» SHORT PROBLEM 1
Answer these questions from the piece on the March on Frankfort:
(a) On what date did the march take place?
(b) Which group organized the event?
(c) On what date did President Johnson sign the Civil Rights Act of 1964 into law?
» SHORT PROBLEM 2
From the piece on the March on Frankfort, extract everything from "10,000 people marched" down to "Libraries and Archives)".

» TEXT EXTRACT

==============================

A large crowd of people marches outside Kentucky's capitol

50 Years After the March on Frankfort

This week, Kentucky will mark the 50th Anniversary of the March on Frankfort. Despite growing up next door in Indiana, I knew nothing about this bit of Civil Rights-era history.

On March 5, 1964, more than ten thousand people marched outside the Kentucky state capitol in support of a state civil rights act to de-segregate public accommodations. Organized by the AOCR (the Allied Organizations for Civil Rights), the event featured Rev. Martin Luther King, Jr. and Jackie Robinson, with performances by Peter, Paul & Mary. Other speakers included Rev. Ralph Abernathy and Rev. Wyatt T. Walker, then the Executive Director of the Southern Christian Leadership Conference.

A large crowd of people marches outside Kentucky's capitol

10,000 people marched on Kentucky’s state capitol on March 5, 1964, in support of a state civil rights bill. (Source: Kentucky Department for Libraries and Archives)

Despite the size of the march — and a brief, subsequent hunger strike in the gallery of the Kentucky legislature — the bill never made it out of committee. But by the end of March 1964, the Civil Rights Act had made it to the floor of the U.S. Senate. On June 10, 71 Senators voted to break the filibuster; on July 2, President Johnson signed the Civil Rights Act of 1964 into law. Two years later, Kentucky Governor Edward Breathitt successfully pushed the state’s civil rights act through the legislature, making his state the first in the south to pass such a law.

==============================

» DATASET ENTRIES
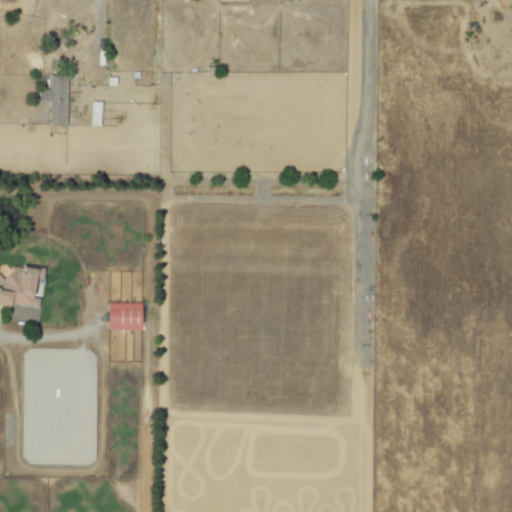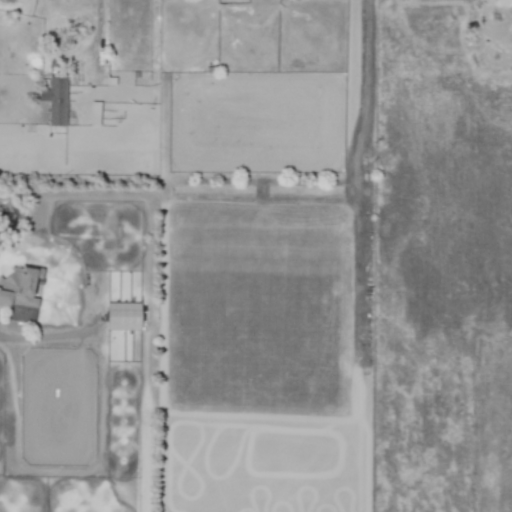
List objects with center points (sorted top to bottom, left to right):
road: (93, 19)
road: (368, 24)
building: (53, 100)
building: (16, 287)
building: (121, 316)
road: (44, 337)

==============================

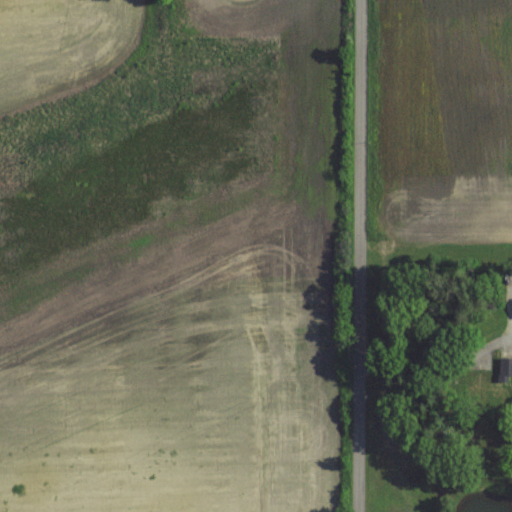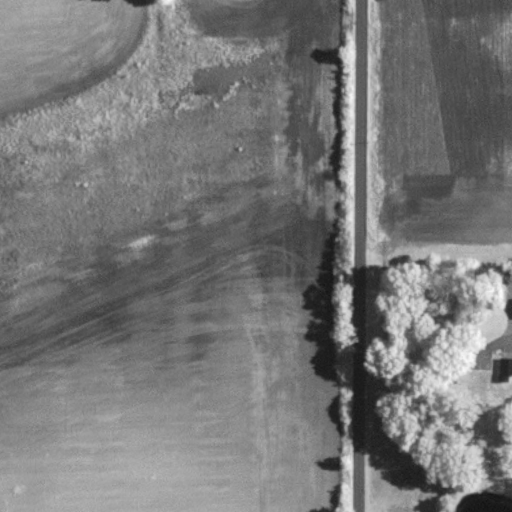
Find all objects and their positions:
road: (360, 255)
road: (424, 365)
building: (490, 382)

==============================

» TASK ANSWER 1
(a) March 5, 1964
(b) The AOCR (the Allied Organizations for Civil Rights)
(c) July 2

» TASK ANSWER 2
10,000 people marched on Kentucky’s state capitol on March 5, 1964, in support of a state civil rights bill. (Source: Kentucky Department for Libraries and Archives)